How much screen time is too much for a child? Is digital media affecting your child's health? The surgeon general has issued a new advisory, citing growing concerns about the effects of social media use on the mental health of young people. 

Dr. Nusheen Ameenuddin is a Mayo Clinic pediatrician and a member of the American Academy of Pediatrics. While there are many benefits to technology, she says it also can affect children and teens in negative ways, including some behavioral changes.

Watch: The Mayo Clinic Minute

Journalists: Broadcast-quality video (1:03) is in the downloads at the end of this post. Please "Courtesy: Mayo Clinic News Network." Read the script.

Is your teen always texting? Or gaming? Or you just don't know?

"We've always told parents to try to monitor their children's online content, to try to limit it, to make sure that it's not affecting their sleep or their schoolwork or their mood," says Dr. Ameenuddin.

And she says that's a huge job. Kids can get online, literally, from the palms of their hands.

"For parents, I would recommend that they check in with their kid and try to find out what kids are doing when they're online," she says. "Are they spending time playing games with friends? Or are they searching for things? Are they using it for schoolwork?"

Excessive use of social media can be related to how it affects your child, she says.

"Anything that is affecting your child's sleep, anything that's affecting their mood, anything that is affecting their academic performance would be considered excessive use," says Dr. Ameenuddin.

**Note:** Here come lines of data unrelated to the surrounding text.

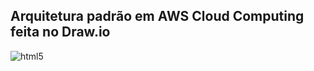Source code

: ## Arquitetura padrão em AWS Cloud Computing feita no Draw.io



<img align="center" alt="html5" src="https://github.com/OrleiSan/Arquitetura_Cloud_Computing/blob/main/aquitetura%20final.JPG?raw=true">

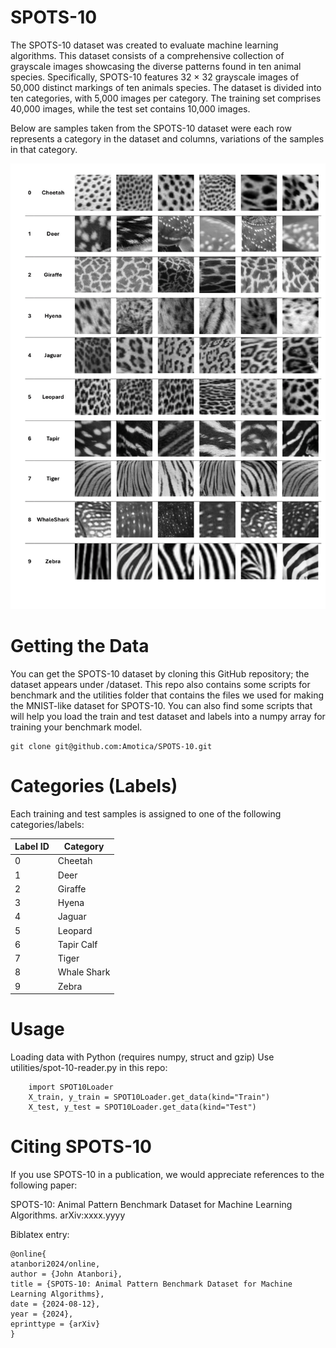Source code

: # SPOTS-10
The SPOTS-10 dataset was created to evaluate machine learning algorithms. This dataset consists of a comprehensive collection of grayscale images showcasing the diverse patterns found in ten animal species. Specifically, SPOTS-10 features 32 × 32 grayscale images of 50,000 distinct markings of ten animals species. The dataset is divided into ten categories, with 5,000 images per category. The training set comprises 40,000 images, while the test
set contains 10,000 images. 

Below are samples taken from the SPOTS-10 dataset were each row represents a category in the dataset and columns, variations of the samples in that category.

![Samples from complete dataset](images/complete_dataset.png)

# Getting the Data
You can get the SPOTS-10 dataset by cloning this GitHub repository; the dataset appears under /dataset. This repo also contains some scripts for benchmark and the utilities folder that contains the files we used for making the MNIST-like dataset for SPOTS-10. You can also find some scripts that will help you load the train and test dataset and labels into a numpy array for training your benchmark model.

    git clone git@github.com:Amotica/SPOTS-10.git 

# Categories (Labels)
Each training and test samples is assigned to one of the following categories/labels:

| Label ID	| Category |
| ----- | ----------- |
| 0	| Cheetah |
| 1	| Deer |
| 2	| Giraffe |
| 3	| Hyena |
| 4	| Jaguar |
| 5	| Leopard |
| 6	| Tapir Calf |
| 7	| Tiger |
| 8	| Whale Shark |
| 9	| Zebra |

# Usage

Loading data with Python (requires numpy, struct and gzip)
Use utilities/spot-10-reader.py in this repo:
        
        import SPOT10Loader
        X_train, y_train = SPOT10Loader.get_data(kind="Train")
        X_test, y_test = SPOT10Loader.get_data(kind="Test")

# Citing SPOTS-10
If you use SPOTS-10 in a publication, we would appreciate references to the following paper:

SPOTS-10: Animal Pattern Benchmark Dataset for Machine Learning Algorithms. arXiv:xxxx.yyyy

Biblatex entry:
    
    @online{
    atanbori2024/online,
    author = {John Atanbori},
    title = {SPOTS-10: Animal Pattern Benchmark Dataset for Machine Learning Algorithms},
    date = {2024-08-12},
    year = {2024},
    eprinttype = {arXiv}
    }
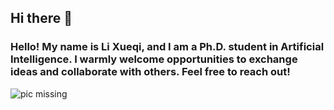 ## Hi there 👋

### Hello! My name is Li Xueqi, and I am a Ph.D. student in Artificial Intelligence. I warmly welcome opportunities to exchange ideas and collaborate with others. Feel free to reach out!

![pic missing](https://image.baidu.com/search/detail?ct=503316480&z=0&ipn=d&word=%E6%9C%BA%E5%99%A8%E4%BA%BA%E4%B9%8B%E6%A2%A6%E5%9B%BE%E7%89%87&step_word=&hs=0&pn=6&spn=0&di=7466852183703552001&pi=0&rn=1&tn=baiduimagedetail&is=0%2C0&istype=0&ie=utf-8&oe=utf-8&in=&cl=2&lm=-1&st=undefined&cs=1925417831%2C1535217748&os=933077496%2C1443262655&simid=1925417831%2C1535217748&adpicid=0&lpn=0&ln=1167&fr=&fmq=1741142141097_R&fm=&ic=undefined&s=undefined&hd=undefined&latest=undefined&copyright=undefined&se=&sme=&tab=0&width=undefined&height=undefined&face=undefined&ist=&jit=&cg=&bdtype=0&oriquery=&objurl=https%3A%2F%2Fbkimg.cdn.bcebos.com%2Fpic%2F29381f30e924b899a90118c4c15e0a950a7b0308588c&fromurl=ippr_z2C%24qAzdH3FAzdH3Fkwthj_z%26e3Bkwt17_z%26e3Bv54AzdH3Ftpj4AzdH3F%25Em%25lC%25BA%25Ec%25ll%25Ab%25E9%25BA%25BA%25E9%25Bl%25bB%25Em%25Ad%25AmAzdH3Fmnbnllcb&gsm=1e&rpstart=0&rpnum=0&islist=&querylist=&nojc=undefined&dyTabStr=MCwxMiwzLDEsMiwxMyw3LDYsNSw5&lid=7467183060035638153)

<!--
**XueqiLi-Ai/XueqiLi-Ai** is a ✨ _special_ ✨ repository because its `README.md` (this file) appears on your GitHub profile.

Here are some ideas to get you started:

- 🔭 I’m currently working on ...
- 🌱 I’m currently learning ...
- 👯 I’m looking to collaborate on ...
- 🤔 I’m looking for help with ...
- 💬 Ask me about ...
- 📫 How to reach me: ...
- 😄 Pronouns: ...
- ⚡ Fun fact: ...
-->
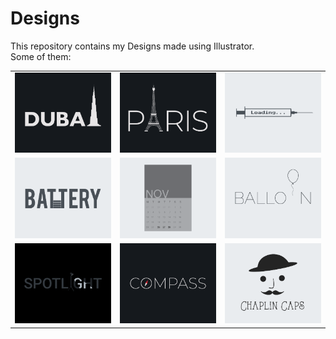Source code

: # Designs
This repository contains my Designs made using Illustrator.<br>
Some of them:<br>
<table>
<tr><td><img src="./2020-12/png/14.12.2020.png"></td><td><img src="./2020-12/png/18.12.2020.png"></td><td><img src="./2020-11/png/30.11.2020.png"></td></tr>
<tr><td><img src="./2020-11/png/28.11.2020.png"></td><td><img src="./2020-11/png/26.11.2020.png"></td><td><img src="./2020-11/png/22.11.2020.png"></td></tr>
<tr><td><img src="./2020-11/png/21.11.2020.png"></td><td><img src="./2020-12/png/12.12.2020.png"></td><td><img src="./2020-11/png/18.11.2020.png"></td></tr>
</table>
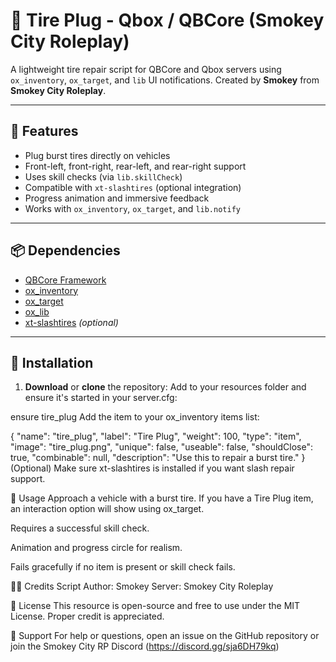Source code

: # 🚗 Tire Plug - Qbox / QBCore (Smokey City Roleplay)

A lightweight tire repair script for QBCore and Qbox servers using `ox_inventory`, `ox_target`, and `lib` UI notifications. Created by **Smokey** from **Smokey City Roleplay**.

---

## 🔧 Features

- Plug burst tires directly on vehicles
- Front-left, front-right, rear-left, and rear-right support
- Uses skill checks (via `lib.skillCheck`)
- Compatible with `xt-slashtires` (optional integration)
- Progress animation and immersive feedback
- Works with `ox_inventory`, `ox_target`, and `lib.notify`

---

## 📦 Dependencies

- [QBCore Framework](https://github.com/qbcore-framework/qb-core)
- [ox_inventory](https://overextended.dev/)
- [ox_target](https://overextended.dev/)
- [ox_lib](https://overextended.dev/)
- [xt-slashtires](https://github.com/XerxesSk/xt-slashtires) *(optional)*

---

## 📁 Installation

1. **Download** or **clone** the repository:
Add to your resources folder and ensure it's started in your server.cfg:


ensure tire_plug
Add the item to your ox_inventory items list:


{
    "name": "tire_plug",
    "label": "Tire Plug",
    "weight": 100,
    "type": "item",
    "image": "tire_plug.png",
    "unique": false,
    "useable": false,
    "shouldClose": true,
    "combinable": null,
    "description": "Use this to repair a burst tire."
}
(Optional) Make sure xt-slashtires is installed if you want slash repair support.

🧪 Usage
Approach a vehicle with a burst tire. If you have a Tire Plug item, an interaction option will show using ox_target.

Requires a successful skill check.

Animation and progress circle for realism.

Fails gracefully if no item is present or skill check fails.

👨‍🔧 Credits
Script Author: Smokey
Server: Smokey City Roleplay

🪪 License
This resource is open-source and free to use under the MIT License. Proper credit is appreciated.

💬 Support
For help or questions, open an issue on the GitHub repository or join the Smokey City RP Discord (https://discord.gg/sja6DH79kq)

She says that parents and adult caregivers know their children best and are likely in the best position to know what is or isn't excessive. If you are concerned, she says talk with your child's pediatrician or health care team for advice. 

Screen time tips

Screen time can refer to time spent on smartphones, tablets, TVs or gaming devices. That could mean texting friends, watching videos or movies, playing games, doing homework, and browsing the internet. 

Here are some ways to help establish healthy screen time habits.

  • Communicate: Talk openly with your children about the video games and content they engage with online.
  • Set "no screen" times: Designate periods without screens, like mealtime and one hour before bed.
  • Bedroom charging: Encourage charging devices outside the bedroom for better sleep.
  • Lead by example: Demonstrate healthy screen habits, such as putting your phone on "do not disturb" during family time and during dinner.